◆ **PROVIDED PASSAGE**:
Sunday 25 November 2007

All in a day's work

I was on a plane to Belize, on my way to an author workshop, reading an in-flight magazine article about some high-flying London investment banker. Reading it made me think that when I grow up I should don black court shoes and expensive corporate couture and earn tons of money for brandishing something mysterious called power. Of course, I shouldn't. And here's why.

I'm here in Belize working with a team of teachers. That's one of the things I do for money (there are several): get teachers together and coax publishable textbooks out of them. It's sometimes fun, and occasionally it takes me to out-of the way places like Belize. (Map below for those of you that think I'm talking about somewhere in France.) But that's not why I shouldn't become a corporate ballbuster like Nicola Horlick.

Thing is, I heard today that one of my authors won't be able to complete the job. "There are serious problems at his school," said one of the others. The others looked up, with grim expressions, nodded and shook their heads with the kind of concern that tells you this is something a touch more serious than petty thievery or bullying or cheating on tests. In South Africa that expression means that the school is having issues with heroin or tik. In the US it means that a kid came to school armed with an automatic rifle. In Belize, however, we weren't talking drugs or homicide. We were talking...

"Demon possession."
I look carefully at the faces around me to check whether they're having me on. But no.
"Several of the children at the school have been possessed," I am told. "The demon seems to be near to the pit latrine," he adds helpfully.

He's not kidding. The school has been closed for several days, entire community in an uproar. It made national news. (For the article, click here.) Children have been hospitalised. A high-profile exorcist has been brought in at great expense (8000 dollars, I am told); the money has been raised from the concerned Belizean public. After all, what can one do when your community has been stricken with a nasty demon? Collect some cash and pay to get it taken out, that's what. The exorcist reportedly found a box containing - surprise, surprise - some dolls with pins stuck in them, and some sand with "a very particular odour". To prove that she wasn't "a mock", as my source called it, she led some representatives from the school to a graveyard, where she showed them some sand with a similar odour (although, being older, it obviously had a different colour).

Of the ten Belizeans in the room, not one had any degree of scepticism about the story. I wondered whether mine was written all over my face. Or whether they could see the other thought: you just don't get that in boardrooms in London, man. You just don't get that good voodoo shit up there on the 47th floor.

◆ **AVAILABLE DATA**:
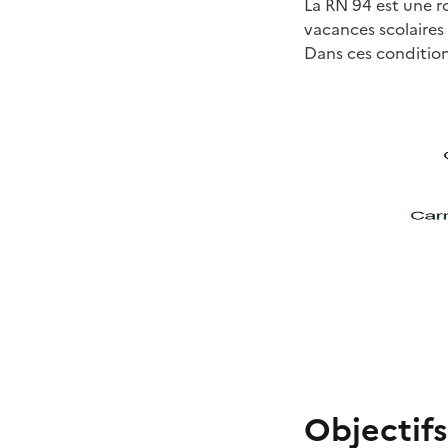
La RN 94 est une ro
vacances scolaires 
Dans ces conditions
Objectifs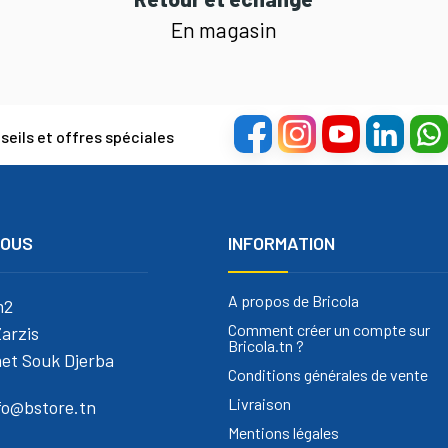
En magasin
eils et offres spéciales
NOUS
INFORMATION
A propos de Bricola
m2
Comment créer un compte sur
arzis
Bricola.tn ?
et Souk Djerba
Conditions générales de vente
Livraison
nfo@bstore.tn
Mentions légales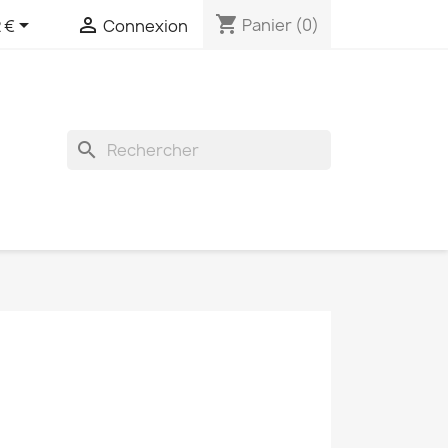
shopping_cart


Panier
(0)
 €
Connexion
search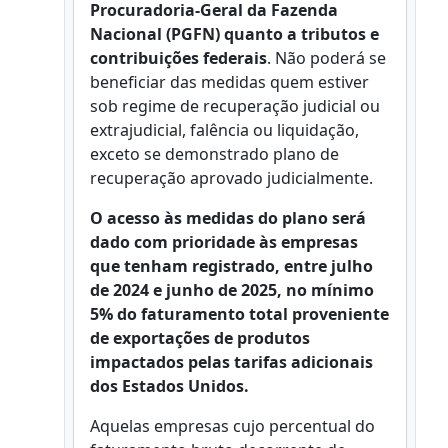
Procuradoria-Geral da Fazenda
Nacional (PGFN) quanto a tributos e
contribuições federais
. Não poderá se
beneficiar das medidas quem estiver
sob regime de recuperação judicial ou
extrajudicial, falência ou liquidação,
exceto se demonstrado plano de
recuperação aprovado judicialmente.
O acesso às medidas do plano será
dado com prioridade às empresas
que tenham registrado, entre julho
de 2024 e junho de 2025, no mínimo
5% do faturamento total proveniente
de exportações de produtos
impactados pelas tarifas adicionais
dos Estados Unidos.
Aquelas empresas cujo percentual do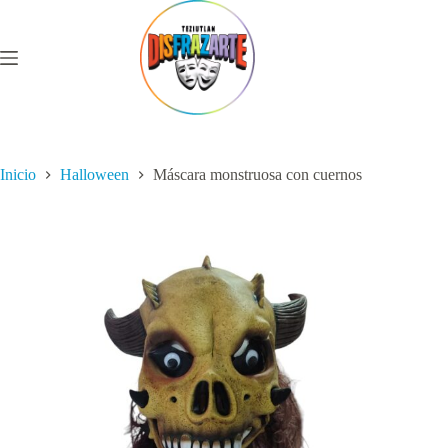
Saltar
al
contenido
Inicio
Halloween
Máscara monstruosa con cuernos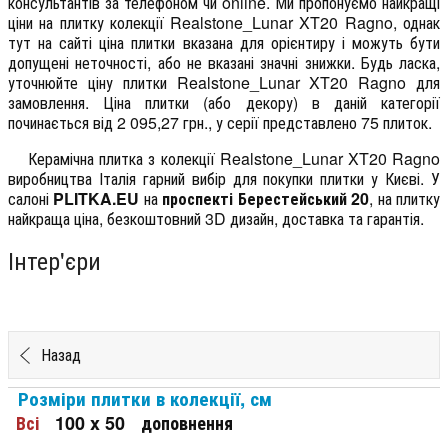
консультантів за телефоном чи online. Ми пропонуємо найкращі
ціни на плитку колекції
Realstone_Lunar XT20 Ragno
, однак
тут на сайті ціна плитки вказана для орієнтиру і можуть бути
допущені неточності, або не вказані значні знижки. Будь ласка,
уточнюйте ціну плитки Realstone_Lunar XT20 Ragno для
замовлення. Ціна плитки (або декору) в даній категорії
починається від 2 095,27 грн., у серії представлено 75 плиток.
Керамічна плитка з колекції Realstone_Lunar XT20 Ragno
виробництва Італія гарний вибір для покупки плитки у Києві. У
салоні
PLITKA.EU
на
проспекті Берестейський 20
, на плитку
найкраща ціна, безкоштовний 3D дизайн, доставка та гарантія.
Інтер'єри
Назад
Розміри плитки в колекції, см
Всі
100 x 50
доповнення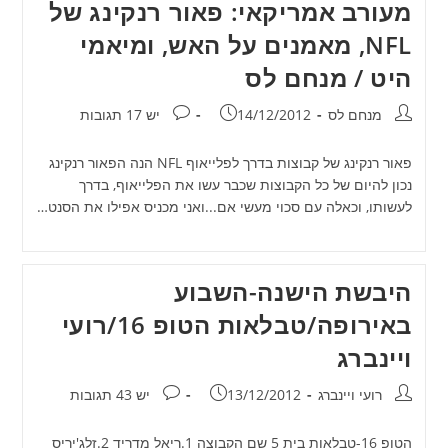
מעורב אמריקאי: פאור רנקינג של
NFL, מאמנים על האש, ומיאמי
היט / מנחם לס
מחבר:
פורסם:
תגובות:
מנחם לס
14/12/2012
יש 17 תגובות
פאור רנקינג של קבוצות בדרך לפלייאוף NFL הנה הפאור רנקינג
נכון להיום של כל הקבוצות שכבר עשו את הפלייאוף, בדרך
לעשותו, וכאלה עם סכוי מעשי אם...ואני מכניס אפילו את הסנט…
היבשת הישנה-השבוע
באירופה/טבלאות הטופ 16/רועי
ויינברג
מחבר:
פורסם:
תגובות:
רועי ויינברג
13/12/2012
יש 43 תגובות
הטופ 16-טבלאות בית 5 שם הקבוצה 1.ריאל מדריד 2.זלג'יריס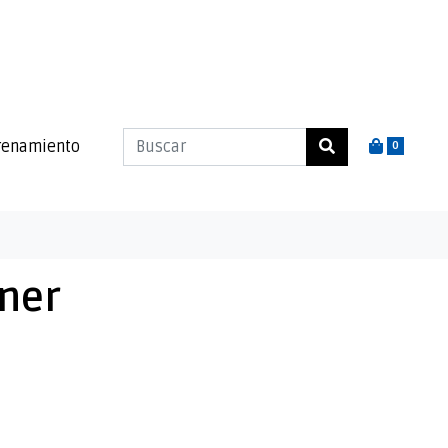
renamiento
0
nner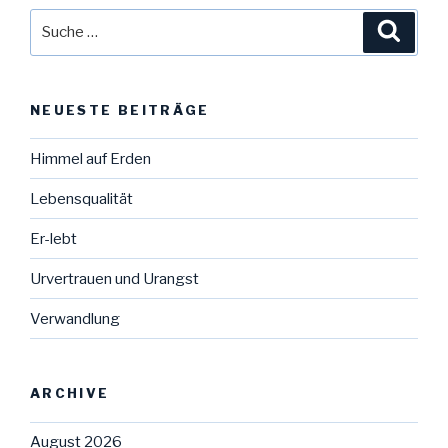
Suche
Suche
nach:
NEUESTE BEITRÄGE
Himmel auf Erden
Lebensqualität
Er-lebt
Urvertrauen und Urangst
Verwandlung
ARCHIVE
August 2026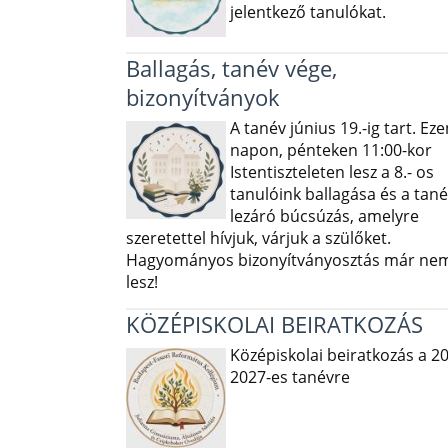
jelentkező tanulókat.
Ballagás, tanév vége,
bizonyítványok
A tanév június 19.-ig tart. Eze
napon, pénteken 11:00-kor
Istentiszteleten lesz a 8.- os
tanulóink ballagása és a tané
lezáró búcsúzás, amelyre
szeretettel hívjuk, várjuk a szülőket.
Hagyományos bizonyítványosztás már ne
lesz!
KÖZÉPISKOLAI BEIRATKOZÁS
Középiskolai beiratkozás a 2
2027-es tanévre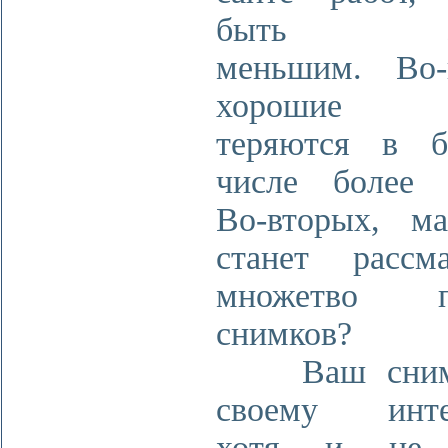
быть зам
меньшим. Во-
хорошие р
теряются в б
числе более 
Во-вторых, м
станет рассма
множетво п
снимков?
Ваш снимо
своему интер
хотя и не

◆ **THE PROBLEM**:
Reproduce word for word the part of the Belize blog post that opens with the words containing "I was on a plane" and closes with "And here's why.".

◆ **COMPLETED EXERCISE**:
I was on a plane to Belize, on my way to an author workshop, reading an in-flight magazine article about some high-flying London investment banker. Reading it made me think that when I grow up I should don black court shoes and expensive corporate couture and earn tons of money for brandishing something mysterious called power. Of course, I shouldn't. And here's why.